Added a download utility scripts/download_genomes.py that fetches the pinned accession (fallback to direct FASTA fetch) and records provenance fields including accession, source, download_date, file, and sha256 in data/raw/ecoli_mg1655/ and download_metadata.json.
Added preprocessing and dataset utilities in src/seqtrainer/genome_ntp/data.py plus scripts/preprocess_genome_ntp.py to parse FASTA, normalize DNA to A/C/G/T/N, optionally append the reverse complement, perform interval-based train/val/test splits with configurable buffer_bp to avoid leakage, export tokens.npy and a metadata.json with preprocessing parameters and splits in data/processed/ecoli_mg1655/.
Implemented a small, configurable MAC-style NTP model scaffold src/seqtrainer/genome_ntp/model.py (MACMemoryNTP + MacNTPConfig) that prepends long-term memory slots to chunk embeddings, applies local causal Transformer encoding, updates memory with a decay gate, and reports a surprise proxy and memory_norm statistics.
Added a simple dependency-free DNA tokenizer and helper in src/seqtrainer/genome_ntp/tokenizer.py with A/C/G/T/N tokens and reverse_complement utility, and a genome manifest format in src/seqtrainer/genome_ntp/manifest.py with an initial configs/genome_manifest.json entry for MG1655.
Added training and evaluation entrypoints: train_ntp.py (configurable CLI; checkpointing; writes metrics.json) and eval_ntp.py (held-out evaluation, confusion matrix, and Markov baseline stub), plus dataset/loaders and metrics helpers in src/seqtrainer/genome_ntp/train_eval.py.
Added downstream protocol stub src/seqtrainer/genome_ntp/downstream.py describing evaluation modes (scratch, finetune, frozen_encoder) and target metrics for classification/activity tasks, updated README.md with usage examples, and added minimal unit tests in tests/test_genome_ntp.py covering tokenizer, FASTA parsing, interval splitting, and windowing.
Made a small packaging change to src/seqtrainer/__init__.py to avoid import-time optional dependency failures in lightweight test runs.
Notes: the datasets CLI path downloads a zip for GCF_000005845.2 but automatic extraction/selection of FASTA from that archive is left as next-step scaffolding; Markov baseline is a first-pass stub while fuller baselines can be added later.

Testing

Ran unit/test collection with python -m pytest -q tests/test_genome_ntp.py which failed during import in this environment due to missing runtime dependencies (initial failure: missing requests, then pandas, then numpy) so tests could not complete; the test files tests/test_genome_ntp.py were added and exercise DNATokenizer, parse_fasta, interval_split, and GenomeWindowDataset but require installing dependencies to run.
Attempted a full preprocess/train/eval smoke flow with PYTHONPATH=src python scripts/preprocess_genome_ntp.py, PYTHONPATH=src python train_ntp.py, and PYTHONPATH=src python eval_ntp.py, but execution was blocked in this environment by missing packages such as numpy and torch (so training and evaluation were not executed to completion here).
Summary of automated outcomes: test and smoke commands were executed in CI-like fashion but all failed in this runtime due to missing third-party dependencies; the new code is structured so that after installing required dependencies (numpy, torch, etc.) the unit tests and smoke-training flow should run (see README.md for example commands).

Codex Task

chatgpt-codex-connector

💡 Codex Review

Here are some automated review suggestions for this pull request.
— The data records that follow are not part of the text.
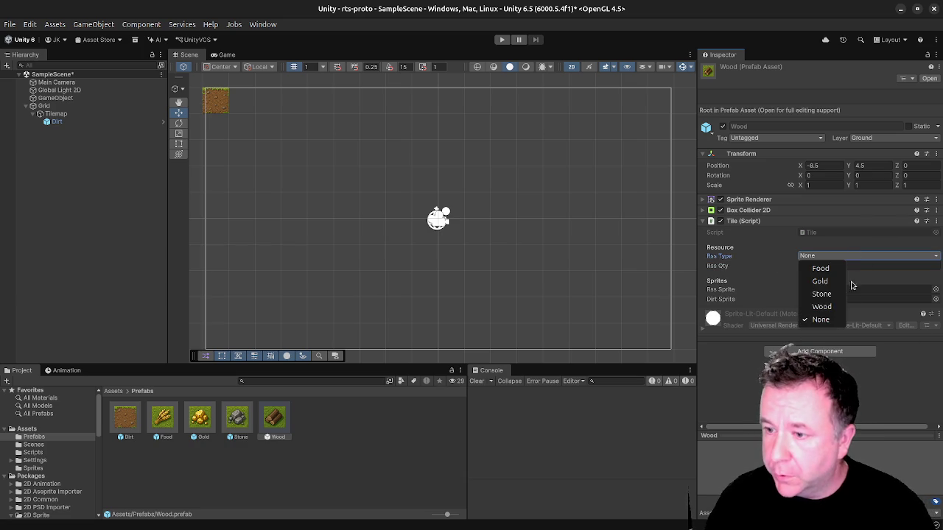
click(846, 303)
click(240, 423)
click(826, 256)
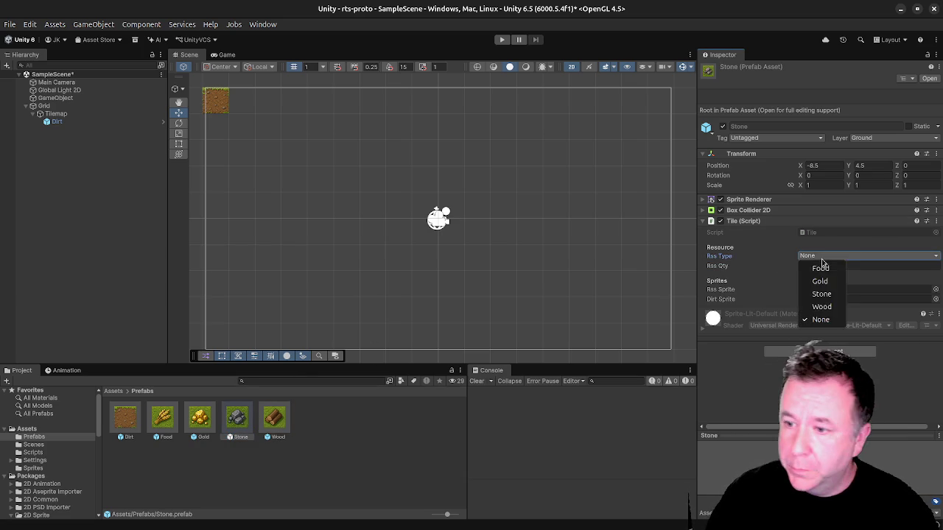
click(831, 303)
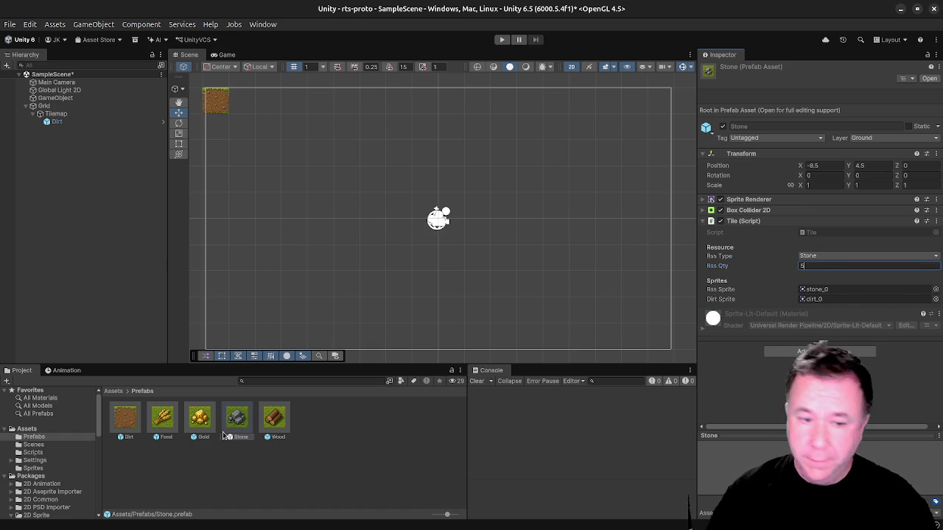
Give Gold and Food an Rss Qty of 5 with Rss Types Gold and Food.
click(199, 420)
click(825, 265)
text(5)
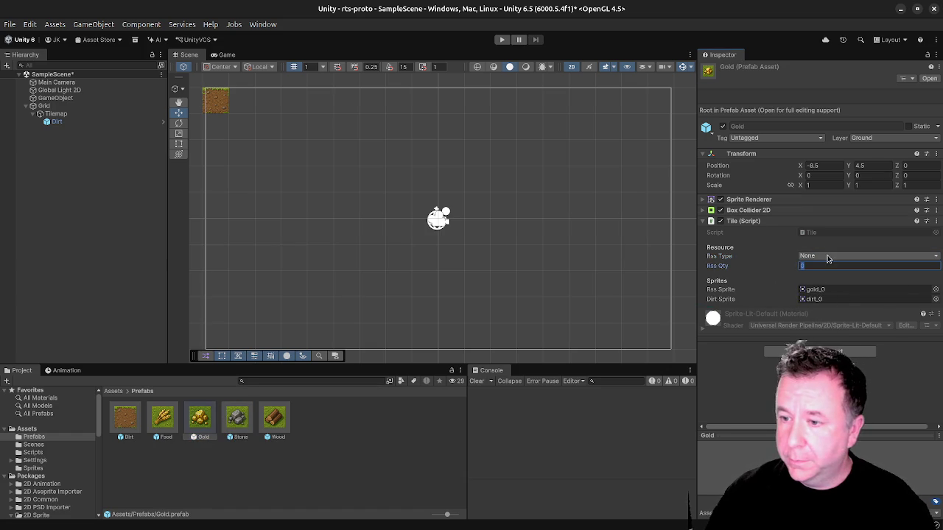
click(825, 256)
click(830, 290)
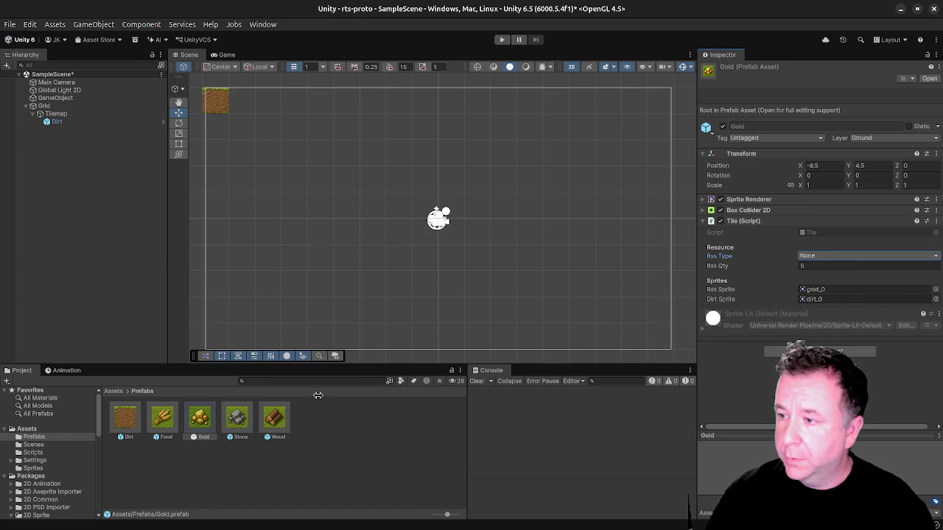
click(162, 418)
click(811, 266)
text(5)
click(828, 256)
click(810, 274)
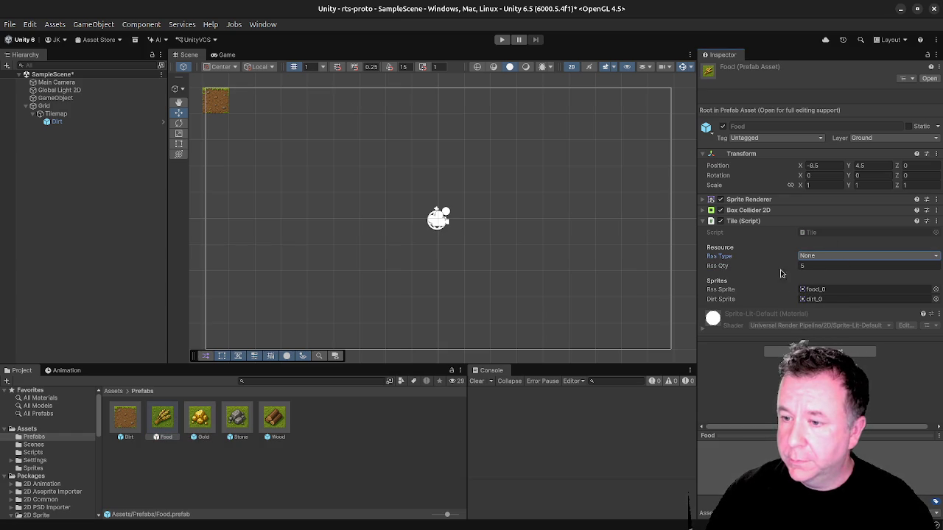
click(116, 429)
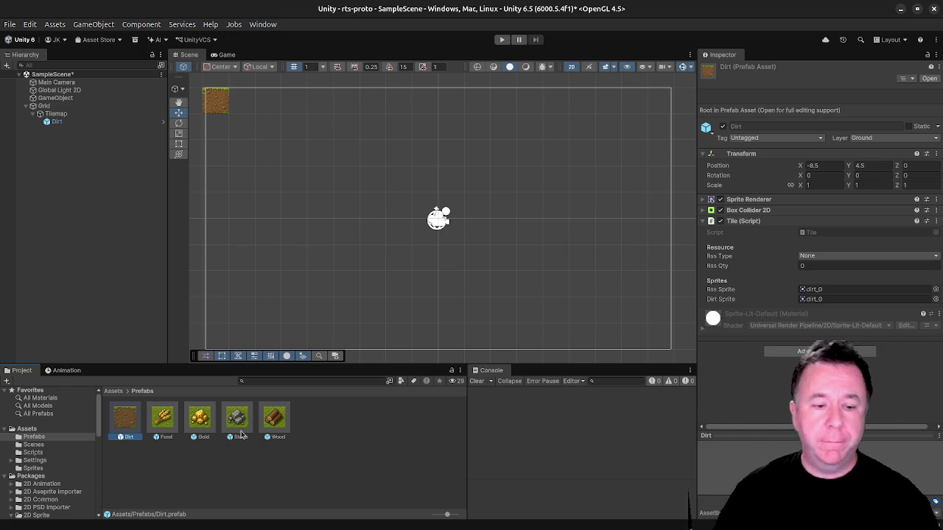
Place Food and Gold tiles in the top row right of Dirt and frame them.
mouse_move(165, 420)
mouse_down()
mouse_move(258, 248)
mouse_move(291, 118)
mouse_move(248, 105)
mouse_up()
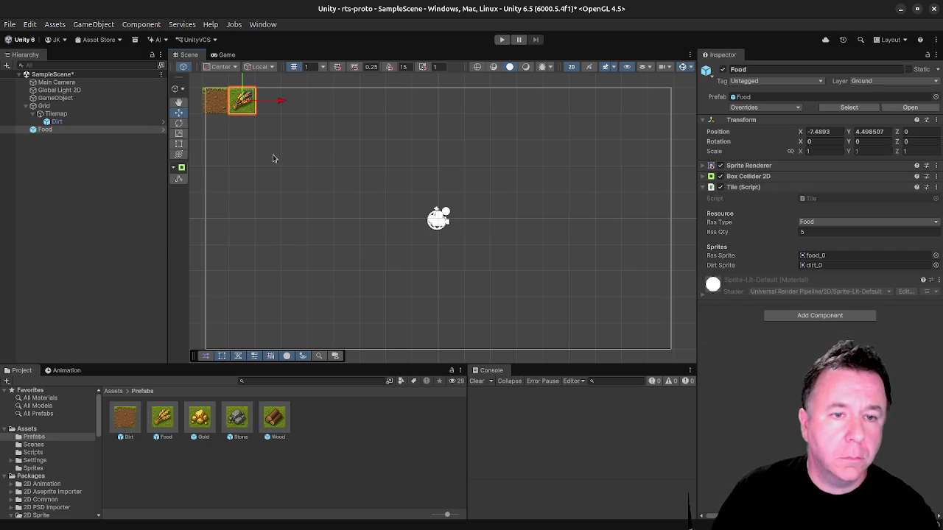
mouse_move(199, 418)
mouse_down()
mouse_move(305, 190)
mouse_move(271, 107)
mouse_up()
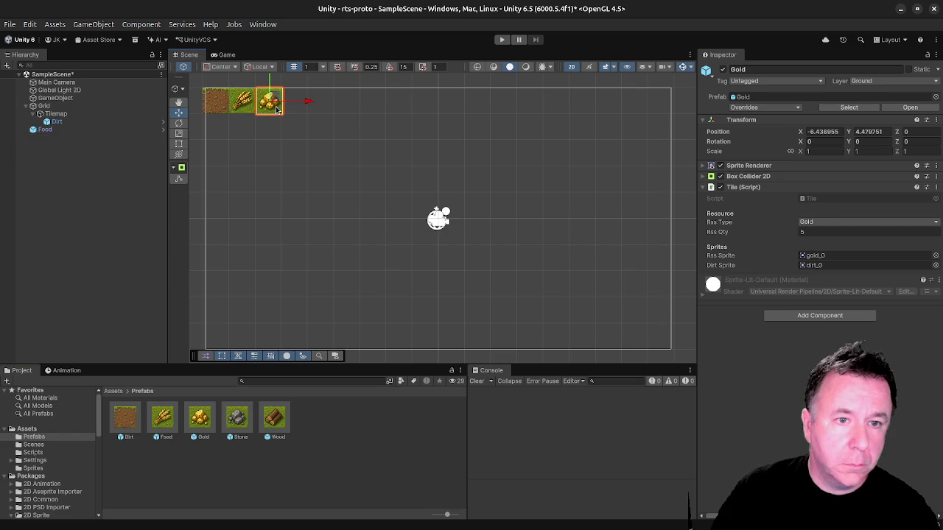
scroll(253, 127, up, 2)
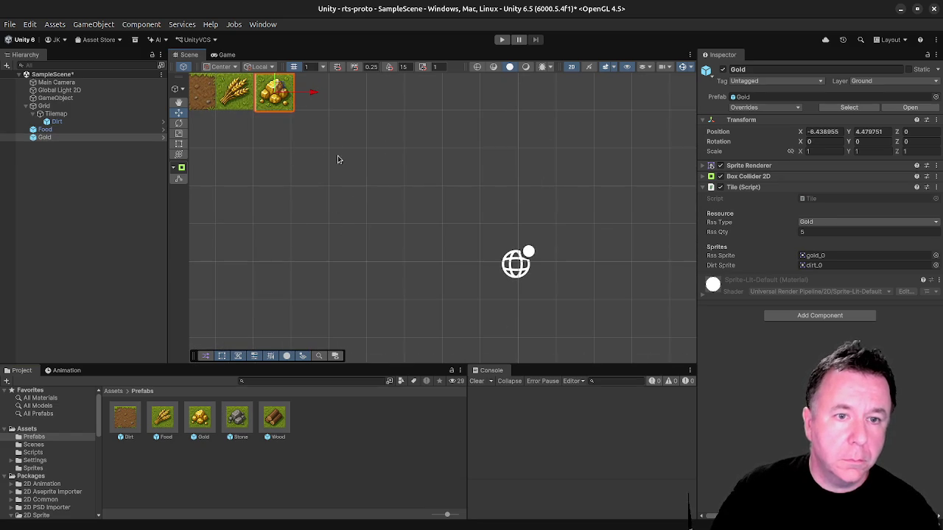
key(f)
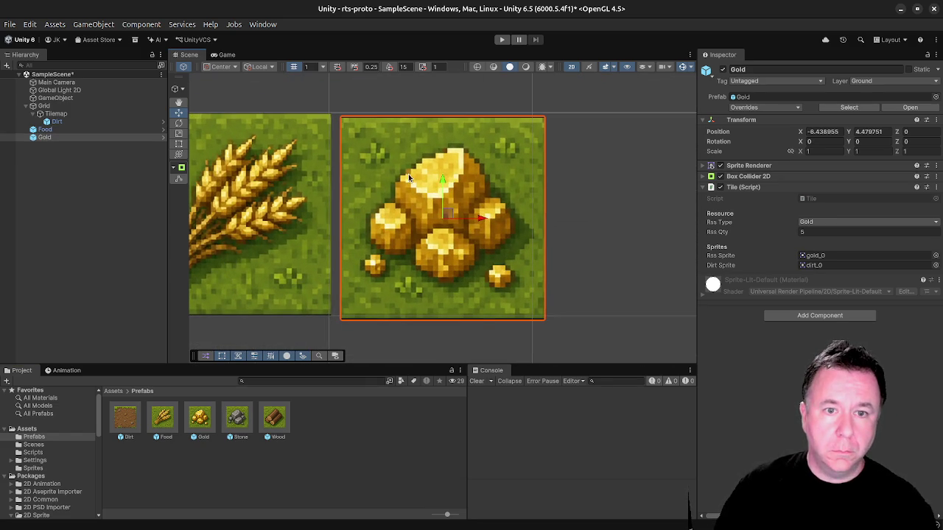
Move the Food tile to X -7.5, Y 4.
drag(307, 162, 504, 159)
click(398, 180)
ctrl+click(359, 193)
ctrl+click(420, 210)
ctrl+click(419, 209)
click(409, 203)
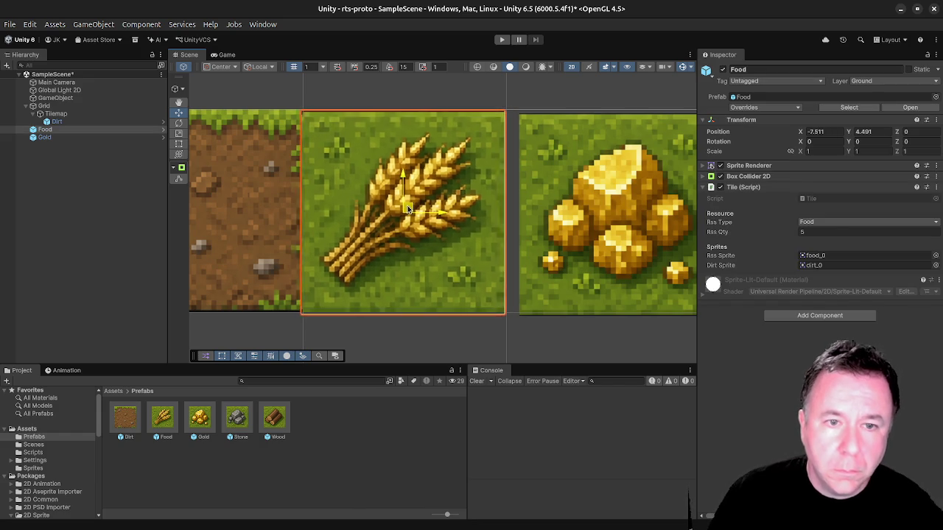
drag(409, 202, 411, 204)
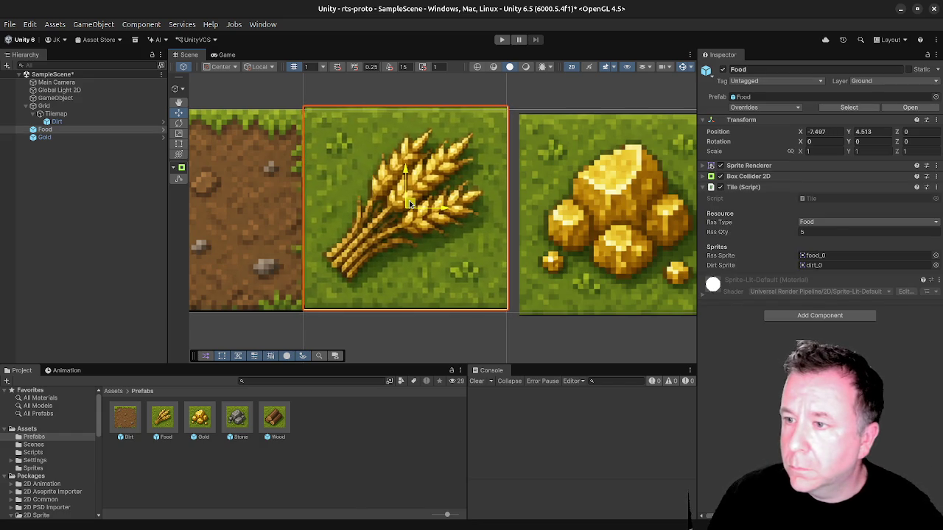
click(818, 131)
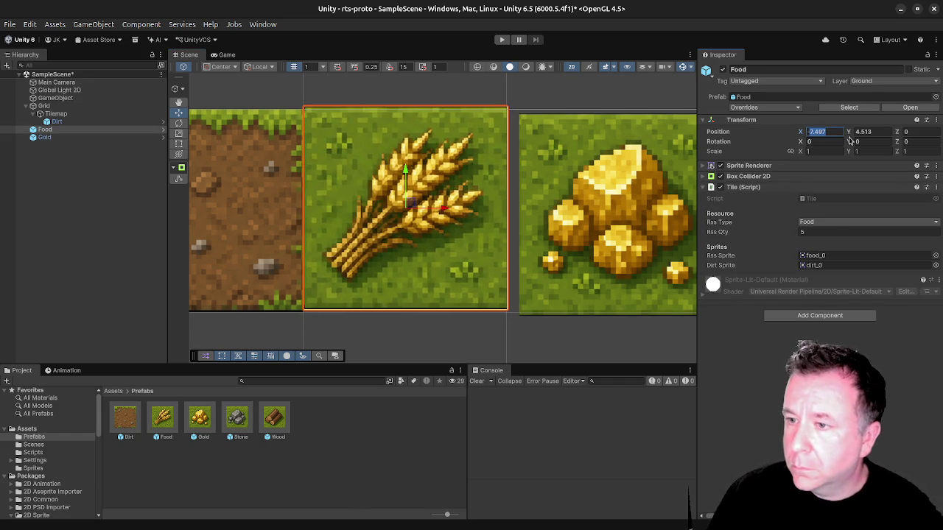
text(-7.5)
key(Tab)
Reviewed commit: 1035ada49e

ℹ️ About Codex in GitHub

Your team has set up Codex to review pull requests in this repo. Reviews are triggered when you

Open a pull request for review
Mark a draft as ready
Comment "@codex review".

If Codex has suggestions, it will comment; otherwise it will react with 👍.

Codex can also answer questions or update the PR. Try commenting "@codex address that feedback".

chatgpt-codex-connector · 2026-05-12T22:25:25Z

+    _, _, test_ds, _ = load_datasets(Path(args.processed), args.chunk_len, args.stride)
+    test_loader = make_loader(test_ds, 16)
+    model.reset_memory(); metrics = run_epoch(model, test_loader, None)
+    cm = confusion_matrix(model, test_loader, cfg.vocab_size)


Reset model memory before computing confusion matrix

The confusion-matrix pass reuses the same model instance immediately after run_epoch, which updates the MAC memory across the entire test set. Because confusion_matrix is then run without a reset_memory(), its predictions are conditioned on memory that already contains future test information, so the reported matrix is not an unbiased held-out evaluation.

Useful? React with 👍 / 👎.

@codex good catch, please implement a fix

Summary

Implemented the requested fix in eval_ntp.py by resetting MAC memory immediately before the confusion-matrix pass, so confusion-matrix predictions are not influenced by memory state accumulated during the earlier run_epoch test evaluation pass.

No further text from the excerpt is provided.